Enquanto o Brasil insiste em incentivar a privatização do saneamento básico, mais um exemplo francês demonstra a tendência mundial de remunicipalização dos serviços do setor. Seguindo o exemplo de outras cidades francesas como Paris, Nice e Grenoble, a metrópole de Lyon, com 59 comunas e 1,4 milhões de habitantes, retomará a partir de 1° de janeiro de 2023 a gestão direta dos serviços de produção e distribuição de água potável. Nesta data se encerra o contrato de delegação de serviço público à Veolia, por meio de sua filial Eau du Grand Lyon, que se iniciou em 2015.
A delegação envolve um faturamento anual de 88 milhões de euros. A decisão tem um simbolismo especial porque a Veolia tem sua origem na Compagnie Générale des Eaux (CGE), criada por decreto imperial em 1853 para abastecer Lyon. A subsidiária da Veolia dedicada à água em Lyon gera uma rentabilidade líquida de 5 a 6% ao ano.
Com a decisão, o poder público que já opera os serviços de esgotamento sanitário, passa a gerir ambos os sistemas, assumindo o controle sobre o ciclo integral da água. A decisão anunciada no dia 21 passado, cumpre promessa de campanha do ecologista Bruno Bernard, novo presidente do Conselho da Metrópole, que afirma que a gestão pública permite suprimir “qualquer interesse econômico na gestão das águas”.
Entre as razões anunciadas para justificar a decisão estão:
– intensificar as ações de proteção dos mananciais superficiais e subterrâneos que abastecem a região; inclusive pela redução do uso de agrotóxicos na agricultura;
– aumentar a participação de cidadãs e cidadãos nas decisões;
– viabilizar tarifa social que assegure acessibilidade aos consumidores em situação precária; com primeiros metros cúbicos de água gratuita para as famílias mais desfavorecidas, sem aumento de preço”, mas limitando o consumo excessivo;
– melhor enfrentar os desafios colocados pelas mudanças climáticas, em particular de redução da oferta de água superficial.
Segundo Bernard, os 280 empregados da Veolia vão ter assegurada a opção de continuar trabalhando no serviço sem redução de seus salários.
A opção da metrópole de Lyon se junta a de outra região metropolitana da França, a de Nice, com 49 comunas, que tem seus serviços prestados por uma autarquia intermunicipal, a Régie Eau d’Azur. Diferentemente do Brasil atual, em que a política neoliberal impõe a privatização, as regiões metropolitanas francesas apontam para a prestação pública.

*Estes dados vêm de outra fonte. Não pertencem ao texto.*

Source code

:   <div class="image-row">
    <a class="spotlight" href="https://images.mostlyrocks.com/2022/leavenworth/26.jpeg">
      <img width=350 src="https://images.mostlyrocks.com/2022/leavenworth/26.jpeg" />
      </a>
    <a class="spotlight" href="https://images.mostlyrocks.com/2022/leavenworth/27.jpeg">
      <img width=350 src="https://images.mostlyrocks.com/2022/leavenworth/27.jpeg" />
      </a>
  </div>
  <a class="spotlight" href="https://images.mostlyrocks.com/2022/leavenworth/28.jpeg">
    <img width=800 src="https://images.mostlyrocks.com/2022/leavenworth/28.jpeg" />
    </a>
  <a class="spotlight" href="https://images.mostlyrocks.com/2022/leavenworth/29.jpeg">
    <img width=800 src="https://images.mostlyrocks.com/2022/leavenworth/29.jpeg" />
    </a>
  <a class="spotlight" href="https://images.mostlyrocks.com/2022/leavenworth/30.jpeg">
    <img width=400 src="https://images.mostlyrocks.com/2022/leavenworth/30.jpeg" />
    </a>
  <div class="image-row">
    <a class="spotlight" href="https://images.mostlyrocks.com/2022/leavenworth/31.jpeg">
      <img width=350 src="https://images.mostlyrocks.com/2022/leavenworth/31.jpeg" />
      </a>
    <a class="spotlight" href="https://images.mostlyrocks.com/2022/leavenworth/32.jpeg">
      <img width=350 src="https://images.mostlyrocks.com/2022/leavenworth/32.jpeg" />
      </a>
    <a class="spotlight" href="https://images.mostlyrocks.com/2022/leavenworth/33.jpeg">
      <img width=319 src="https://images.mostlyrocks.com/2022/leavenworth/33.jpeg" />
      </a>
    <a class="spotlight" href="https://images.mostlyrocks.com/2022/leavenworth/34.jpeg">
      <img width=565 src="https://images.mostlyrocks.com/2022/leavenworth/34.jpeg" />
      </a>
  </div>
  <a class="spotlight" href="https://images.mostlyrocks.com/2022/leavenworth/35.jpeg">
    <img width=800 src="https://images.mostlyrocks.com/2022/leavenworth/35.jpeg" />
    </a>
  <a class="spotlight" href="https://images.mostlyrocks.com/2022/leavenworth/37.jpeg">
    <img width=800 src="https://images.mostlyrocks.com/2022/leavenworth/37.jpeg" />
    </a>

Remunicipalização do saneamento é tendência mundial
De acordo com levantamento do Transnational Institute (TNI), centro de estudos em democracia e sustentabilidade sediado na Holanda, quase 900 reestatizações nas áreas de saneamento básico, transporte e energia foram feitas em países desenvolvidos como Estados Unidos, França e Alemanha.
Segundo o estudo, a reestatização ocorreu porque as empresas privadas priorizavam o lucro, além dos serviços estarem caros e ruins. O relatório identifica processos do gênero em 55 países em todo o mundo. Alemanha, França, EUA, Canadá, Colômbia, Argentina, Turquia, Mauritânia, Uzbequistão e Índia são alguns deles.
Conforme esclarece a coordenadora de projetos do TNI, Lavinia Steinfort, a priorização de lucros das empresas privadas é, na maior parte das vezes, conflitante com a execução de serviços de que a sociedade depende. “As empresas privadas prometem benefícios como preços mais baixos, mais investimentos e melhor qualidade, mas, no que diz respeito a abastecimento e infraestrutura, a gestão pública, aliada a um controle democrático, ainda é mais efetiva em prover isso no longo prazo”, destaca.
A especialista lembra que quando um serviço público é vendido ou concedido para o setor privado, a empresa prioriza o lucro. “O resultado são aumentos expressivos, que tornam os serviços inacessíveis para as famílias mais pobres, além da falta de investimentos em infraestrutura, deterioração das condições de trabalho e custos mais altos para as autoridades locais, que, muitas vezes, têm que complementar os gastos quando a companhia privada falha na entrega”, argumenta.